Extrait –
┌──

Je remercie Mme Keller et puis l'assurer que si nos rapporteurs ne se sont pas rendus à Strasbourg, cela tient au seul fait que nous entendions éviter toute mésinterprétation qu'aurait pu susciter le fait que l'un d'eux, M. Ortiz, était président de la chambre régionale des comptes d'Alsace il y a encore quelques mois.
L'ADEME ayant le statut d'établissement public à caractère industriel et commercial, elle est considérée, pour nous, comme une entreprise publique, avec cette conséquence que le contrôle donne lieu à deux documents distincts au contenu cependant très proche. D'une part, une communication au titre de l'article 58, alinéa 2, de la LOLF. D'autre part, un rapport particulier sur la gestion et les comptes de l'organisme.
Le contrôle de l'ADEME a conduit la Cour à porter une appréciation générale plutôt positive quant à l'usage qui est fait de ses ressources, ceci sans préjudice des observations qu'elle a à faire sur certains points.
Je m'attacherai d'abord à la place de l'Agence par rapport aux services de l'Etat.
Les missions de l'ADEME sont fixées par la loi et codifiées dans le code de l'environnement. Elles sont particulièrement larges, au point que se pose d'emblée la question de leur articulation avec les services de l'Etat et d'autres opérateurs de l'Etat.
S'agissant de l'Etat, la question du positionnement de l'Agence porte d'une part sur l'administration centrale, d'autre part sur l'articulation des directions régionales de l'Agence avec les nouvelles directions régionales de l'environnement, de l'aménagement et du logement (DREAL), même si le préfet est depuis 2009 chargé d'assurer cette coordination.

└──

Actions demandées –
[a] D'après l'extrait, quel statut a l'ADEME ?
[b] Reprenez l'extrait à partir des mots « Le contrôle de » et jusqu'aux mots « opérateurs de l'Etat. » inclus, en substituant « juridiction » à « Cour ».
[c] Poursuivez l'extrait sur le contrôle de l'ADEME à la suite de sa dernière phrase.

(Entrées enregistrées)
┌──

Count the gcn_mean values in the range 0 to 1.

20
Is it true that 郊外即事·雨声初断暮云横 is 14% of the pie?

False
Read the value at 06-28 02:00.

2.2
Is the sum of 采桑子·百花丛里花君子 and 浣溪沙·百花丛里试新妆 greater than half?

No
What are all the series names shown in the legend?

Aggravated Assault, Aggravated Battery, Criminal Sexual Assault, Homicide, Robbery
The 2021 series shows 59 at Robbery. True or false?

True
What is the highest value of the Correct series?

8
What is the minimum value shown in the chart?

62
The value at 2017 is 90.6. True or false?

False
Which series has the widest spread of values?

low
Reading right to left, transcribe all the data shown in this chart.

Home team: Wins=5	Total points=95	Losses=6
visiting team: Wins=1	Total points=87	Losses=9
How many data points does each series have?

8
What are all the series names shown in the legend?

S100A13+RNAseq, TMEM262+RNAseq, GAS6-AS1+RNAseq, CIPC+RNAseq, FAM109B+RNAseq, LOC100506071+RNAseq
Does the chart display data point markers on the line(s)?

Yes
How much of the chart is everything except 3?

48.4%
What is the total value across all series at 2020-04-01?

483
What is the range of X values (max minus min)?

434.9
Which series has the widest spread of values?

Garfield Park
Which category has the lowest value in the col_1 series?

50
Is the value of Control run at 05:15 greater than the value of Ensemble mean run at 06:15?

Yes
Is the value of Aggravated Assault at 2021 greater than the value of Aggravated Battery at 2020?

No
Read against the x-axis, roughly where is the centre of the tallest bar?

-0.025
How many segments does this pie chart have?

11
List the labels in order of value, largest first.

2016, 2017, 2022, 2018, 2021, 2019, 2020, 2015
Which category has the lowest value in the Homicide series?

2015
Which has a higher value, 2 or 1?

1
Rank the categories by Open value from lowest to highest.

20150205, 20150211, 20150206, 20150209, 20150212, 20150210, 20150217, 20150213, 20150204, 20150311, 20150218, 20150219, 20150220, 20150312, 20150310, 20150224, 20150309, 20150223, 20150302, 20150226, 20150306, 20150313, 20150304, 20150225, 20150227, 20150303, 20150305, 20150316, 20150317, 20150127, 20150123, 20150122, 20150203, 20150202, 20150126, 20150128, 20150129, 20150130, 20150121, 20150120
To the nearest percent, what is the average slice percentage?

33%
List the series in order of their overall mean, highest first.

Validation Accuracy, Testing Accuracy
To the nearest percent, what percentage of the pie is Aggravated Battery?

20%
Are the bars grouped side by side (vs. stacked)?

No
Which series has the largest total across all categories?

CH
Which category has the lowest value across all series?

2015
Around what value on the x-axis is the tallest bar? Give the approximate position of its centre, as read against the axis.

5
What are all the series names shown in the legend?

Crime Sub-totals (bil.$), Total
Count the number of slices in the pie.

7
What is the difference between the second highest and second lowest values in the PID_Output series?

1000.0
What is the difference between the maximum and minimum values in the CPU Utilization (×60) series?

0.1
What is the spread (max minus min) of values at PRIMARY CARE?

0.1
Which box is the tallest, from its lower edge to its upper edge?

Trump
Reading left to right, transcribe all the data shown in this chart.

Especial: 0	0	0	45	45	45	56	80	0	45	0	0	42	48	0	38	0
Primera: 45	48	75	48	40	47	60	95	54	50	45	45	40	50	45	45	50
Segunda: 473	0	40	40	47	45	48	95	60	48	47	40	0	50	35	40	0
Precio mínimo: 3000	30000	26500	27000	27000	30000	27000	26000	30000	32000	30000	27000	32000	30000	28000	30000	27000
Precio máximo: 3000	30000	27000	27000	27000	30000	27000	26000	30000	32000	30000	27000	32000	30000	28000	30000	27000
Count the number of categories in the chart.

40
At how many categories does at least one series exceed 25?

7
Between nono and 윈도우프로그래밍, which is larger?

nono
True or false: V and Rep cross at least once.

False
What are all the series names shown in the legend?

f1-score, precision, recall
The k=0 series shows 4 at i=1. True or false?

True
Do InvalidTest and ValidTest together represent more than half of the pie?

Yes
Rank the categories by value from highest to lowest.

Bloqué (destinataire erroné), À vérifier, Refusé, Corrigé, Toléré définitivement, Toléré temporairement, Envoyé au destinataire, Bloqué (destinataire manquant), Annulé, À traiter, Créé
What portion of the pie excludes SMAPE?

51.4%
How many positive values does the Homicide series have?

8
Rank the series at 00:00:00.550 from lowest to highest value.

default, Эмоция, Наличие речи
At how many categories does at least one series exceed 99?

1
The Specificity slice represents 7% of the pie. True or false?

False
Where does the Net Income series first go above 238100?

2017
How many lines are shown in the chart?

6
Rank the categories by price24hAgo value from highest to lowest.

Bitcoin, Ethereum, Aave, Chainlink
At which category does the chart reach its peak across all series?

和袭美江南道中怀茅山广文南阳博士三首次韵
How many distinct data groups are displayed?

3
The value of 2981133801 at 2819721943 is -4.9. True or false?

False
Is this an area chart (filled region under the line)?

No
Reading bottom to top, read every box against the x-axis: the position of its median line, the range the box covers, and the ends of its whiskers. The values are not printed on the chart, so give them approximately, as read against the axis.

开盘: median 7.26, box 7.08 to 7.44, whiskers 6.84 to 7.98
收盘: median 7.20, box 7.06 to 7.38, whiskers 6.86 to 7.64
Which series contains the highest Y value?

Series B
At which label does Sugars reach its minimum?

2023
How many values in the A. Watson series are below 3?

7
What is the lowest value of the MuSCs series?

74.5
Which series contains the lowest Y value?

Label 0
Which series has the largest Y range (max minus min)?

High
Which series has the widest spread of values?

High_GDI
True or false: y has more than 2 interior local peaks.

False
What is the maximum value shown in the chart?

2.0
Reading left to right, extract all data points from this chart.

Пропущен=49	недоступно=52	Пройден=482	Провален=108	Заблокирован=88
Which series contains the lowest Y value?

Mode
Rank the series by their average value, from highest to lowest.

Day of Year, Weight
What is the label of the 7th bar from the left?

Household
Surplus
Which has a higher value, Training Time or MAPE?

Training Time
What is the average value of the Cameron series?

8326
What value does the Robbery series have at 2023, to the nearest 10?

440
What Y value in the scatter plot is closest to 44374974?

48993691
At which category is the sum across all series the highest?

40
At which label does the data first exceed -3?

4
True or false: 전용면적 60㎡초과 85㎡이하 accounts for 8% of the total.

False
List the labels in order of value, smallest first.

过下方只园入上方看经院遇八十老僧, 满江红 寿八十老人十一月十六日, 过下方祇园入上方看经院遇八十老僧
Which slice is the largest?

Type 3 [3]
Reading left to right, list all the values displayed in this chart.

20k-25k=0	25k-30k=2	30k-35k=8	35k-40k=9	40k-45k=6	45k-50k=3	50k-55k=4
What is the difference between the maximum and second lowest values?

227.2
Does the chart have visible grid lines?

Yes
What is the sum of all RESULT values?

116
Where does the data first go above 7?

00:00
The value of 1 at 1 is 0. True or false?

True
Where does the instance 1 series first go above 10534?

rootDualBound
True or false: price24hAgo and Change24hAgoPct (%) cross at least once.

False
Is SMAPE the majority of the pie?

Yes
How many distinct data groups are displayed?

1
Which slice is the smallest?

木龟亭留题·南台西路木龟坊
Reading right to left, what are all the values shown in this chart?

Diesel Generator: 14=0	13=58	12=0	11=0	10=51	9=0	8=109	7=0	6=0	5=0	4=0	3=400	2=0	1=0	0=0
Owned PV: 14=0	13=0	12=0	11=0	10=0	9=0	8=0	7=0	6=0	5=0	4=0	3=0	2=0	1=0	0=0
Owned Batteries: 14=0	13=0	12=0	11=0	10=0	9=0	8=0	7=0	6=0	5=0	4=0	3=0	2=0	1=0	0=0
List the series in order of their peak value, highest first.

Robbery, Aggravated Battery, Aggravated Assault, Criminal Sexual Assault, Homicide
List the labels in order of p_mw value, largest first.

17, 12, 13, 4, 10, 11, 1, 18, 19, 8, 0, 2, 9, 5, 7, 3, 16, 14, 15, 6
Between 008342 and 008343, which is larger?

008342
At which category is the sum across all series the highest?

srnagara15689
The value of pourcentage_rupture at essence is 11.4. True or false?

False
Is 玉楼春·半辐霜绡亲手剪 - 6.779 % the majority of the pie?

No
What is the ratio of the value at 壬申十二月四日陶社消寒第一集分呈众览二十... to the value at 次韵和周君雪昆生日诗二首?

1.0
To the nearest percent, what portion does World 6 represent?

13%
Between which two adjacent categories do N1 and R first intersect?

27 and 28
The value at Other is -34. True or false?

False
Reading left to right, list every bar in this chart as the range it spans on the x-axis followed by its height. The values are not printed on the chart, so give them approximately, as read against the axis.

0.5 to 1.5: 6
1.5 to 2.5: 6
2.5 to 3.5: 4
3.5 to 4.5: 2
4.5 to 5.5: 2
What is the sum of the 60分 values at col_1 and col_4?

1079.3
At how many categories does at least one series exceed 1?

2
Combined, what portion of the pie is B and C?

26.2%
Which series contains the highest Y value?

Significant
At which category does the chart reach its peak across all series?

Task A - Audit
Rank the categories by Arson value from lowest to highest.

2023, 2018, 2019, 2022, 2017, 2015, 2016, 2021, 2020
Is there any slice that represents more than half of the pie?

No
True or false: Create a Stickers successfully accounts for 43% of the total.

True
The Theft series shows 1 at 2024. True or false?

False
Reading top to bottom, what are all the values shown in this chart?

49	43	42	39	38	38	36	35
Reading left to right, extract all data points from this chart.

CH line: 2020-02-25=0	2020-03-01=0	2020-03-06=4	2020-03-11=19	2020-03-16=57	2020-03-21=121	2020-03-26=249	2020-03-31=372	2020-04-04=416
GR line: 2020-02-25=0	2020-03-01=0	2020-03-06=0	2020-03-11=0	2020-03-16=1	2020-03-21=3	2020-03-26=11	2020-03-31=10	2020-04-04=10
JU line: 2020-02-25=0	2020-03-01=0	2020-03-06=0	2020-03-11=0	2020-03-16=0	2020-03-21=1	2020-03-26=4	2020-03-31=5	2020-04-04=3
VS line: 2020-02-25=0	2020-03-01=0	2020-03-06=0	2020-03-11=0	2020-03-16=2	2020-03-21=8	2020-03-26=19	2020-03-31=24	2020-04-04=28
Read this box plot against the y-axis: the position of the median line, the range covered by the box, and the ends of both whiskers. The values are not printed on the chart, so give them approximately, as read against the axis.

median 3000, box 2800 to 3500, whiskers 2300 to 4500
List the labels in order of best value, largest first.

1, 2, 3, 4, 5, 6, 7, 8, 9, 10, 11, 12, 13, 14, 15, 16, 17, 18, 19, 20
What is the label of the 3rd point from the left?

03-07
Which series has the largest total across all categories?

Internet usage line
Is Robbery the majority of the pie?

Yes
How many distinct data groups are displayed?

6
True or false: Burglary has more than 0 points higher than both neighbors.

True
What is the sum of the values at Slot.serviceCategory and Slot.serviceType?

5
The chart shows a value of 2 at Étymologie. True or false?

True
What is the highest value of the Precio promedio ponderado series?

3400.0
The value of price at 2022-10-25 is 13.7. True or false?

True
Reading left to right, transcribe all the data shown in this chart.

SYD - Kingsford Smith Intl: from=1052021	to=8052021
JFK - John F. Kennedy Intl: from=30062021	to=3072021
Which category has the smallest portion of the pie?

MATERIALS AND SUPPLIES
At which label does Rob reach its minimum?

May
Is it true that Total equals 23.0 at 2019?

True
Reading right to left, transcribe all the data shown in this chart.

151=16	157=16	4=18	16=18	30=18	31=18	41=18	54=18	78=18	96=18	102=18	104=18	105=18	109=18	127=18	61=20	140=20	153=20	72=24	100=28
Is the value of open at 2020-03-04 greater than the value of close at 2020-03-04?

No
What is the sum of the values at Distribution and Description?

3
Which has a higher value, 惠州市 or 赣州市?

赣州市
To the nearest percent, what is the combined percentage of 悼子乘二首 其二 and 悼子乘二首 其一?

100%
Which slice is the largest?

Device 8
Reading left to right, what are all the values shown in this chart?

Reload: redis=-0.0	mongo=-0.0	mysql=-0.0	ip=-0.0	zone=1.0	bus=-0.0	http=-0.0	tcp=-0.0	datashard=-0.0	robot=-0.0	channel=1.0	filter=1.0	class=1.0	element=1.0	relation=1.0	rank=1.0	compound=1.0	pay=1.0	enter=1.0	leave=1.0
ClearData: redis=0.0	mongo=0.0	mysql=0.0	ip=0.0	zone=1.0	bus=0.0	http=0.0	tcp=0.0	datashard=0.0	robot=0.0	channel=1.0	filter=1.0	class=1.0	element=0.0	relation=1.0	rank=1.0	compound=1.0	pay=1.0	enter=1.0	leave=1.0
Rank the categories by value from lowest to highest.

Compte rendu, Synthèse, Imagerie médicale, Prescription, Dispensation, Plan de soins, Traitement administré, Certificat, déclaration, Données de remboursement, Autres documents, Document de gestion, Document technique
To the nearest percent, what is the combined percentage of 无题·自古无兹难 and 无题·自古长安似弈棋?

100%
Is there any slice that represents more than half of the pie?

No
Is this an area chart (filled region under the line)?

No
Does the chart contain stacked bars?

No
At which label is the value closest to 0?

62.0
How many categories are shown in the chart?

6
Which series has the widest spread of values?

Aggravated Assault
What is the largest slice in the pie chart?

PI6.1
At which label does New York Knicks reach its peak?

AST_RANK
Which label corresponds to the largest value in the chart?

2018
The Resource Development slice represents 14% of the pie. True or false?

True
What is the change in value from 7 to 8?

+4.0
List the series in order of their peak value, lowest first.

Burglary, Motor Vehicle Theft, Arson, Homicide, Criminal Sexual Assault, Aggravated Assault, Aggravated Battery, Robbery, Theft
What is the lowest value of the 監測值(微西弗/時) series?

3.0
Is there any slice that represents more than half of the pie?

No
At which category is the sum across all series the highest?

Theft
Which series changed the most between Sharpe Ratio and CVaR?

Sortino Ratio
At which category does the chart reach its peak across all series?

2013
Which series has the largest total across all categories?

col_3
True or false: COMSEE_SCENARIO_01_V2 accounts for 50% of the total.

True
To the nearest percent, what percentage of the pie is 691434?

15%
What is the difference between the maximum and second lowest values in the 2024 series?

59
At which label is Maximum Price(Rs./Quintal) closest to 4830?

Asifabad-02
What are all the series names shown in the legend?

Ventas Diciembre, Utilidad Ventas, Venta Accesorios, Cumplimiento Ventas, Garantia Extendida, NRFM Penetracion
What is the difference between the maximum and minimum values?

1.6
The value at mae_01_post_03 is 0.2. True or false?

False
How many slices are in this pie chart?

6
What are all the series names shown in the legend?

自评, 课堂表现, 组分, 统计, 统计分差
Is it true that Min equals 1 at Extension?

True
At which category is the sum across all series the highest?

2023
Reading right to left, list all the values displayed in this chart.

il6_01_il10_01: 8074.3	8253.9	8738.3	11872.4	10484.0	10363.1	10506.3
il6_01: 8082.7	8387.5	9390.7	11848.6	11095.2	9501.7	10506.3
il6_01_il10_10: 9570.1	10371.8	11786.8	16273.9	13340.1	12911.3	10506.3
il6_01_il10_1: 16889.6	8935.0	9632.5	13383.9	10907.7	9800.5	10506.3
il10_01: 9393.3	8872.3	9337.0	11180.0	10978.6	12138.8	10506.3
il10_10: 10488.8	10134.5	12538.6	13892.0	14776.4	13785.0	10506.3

└──

Résultats par tâche –
[a] Celui d'établissement public à caractère industriel et commercial.

[b]
Le contrôle de l'ADEME a conduit la juridiction à porter une appréciation générale plutôt positive quant à l'usage qui est fait de ses ressources, ceci sans préjudice des observations qu'elle a à faire sur certains points.
Je m'attacherai d'abord à la place de l'Agence par rapport aux services de l'Etat.
Les missions de l'ADEME sont fixées par la loi et codifiées dans le code de l'environnement. Elles sont particulièrement larges, au point que se pose d'emblée la question de leur articulation avec les services de l'Etat et d'autres opérateurs de l'Etat.

[c]
S'agissant des autres opérateurs de l'Etat tels que l'Agence nationale de la recherche, la réponse a pu sembler résider dans une spécialisation de l'ADEME, ou plus exactement dans une expertise plus marquée dans certains domaines - les déchets, en particulier - que dans d'autres. L'Agence revendique toutefois d'exercer pleinement l'ensemble des missions qui lui sont dévolues et d'être ainsi l'interlocuteur naturel et le partenaire de référence du grand public, des entreprises, des collectivités territoriales et de l'Etat sur les politiques environnementales, ce qui fait beaucoup.
L'ADEME s'est organisée autour de quatre métiers : connaître, convaincre et mobiliser, conseiller, aider à réaliser. Un contrat d'objectifs conclu avec l'Etat en 2009 précise les modalités de son action.
J'évoquerai maintenant les finances de l'Agence.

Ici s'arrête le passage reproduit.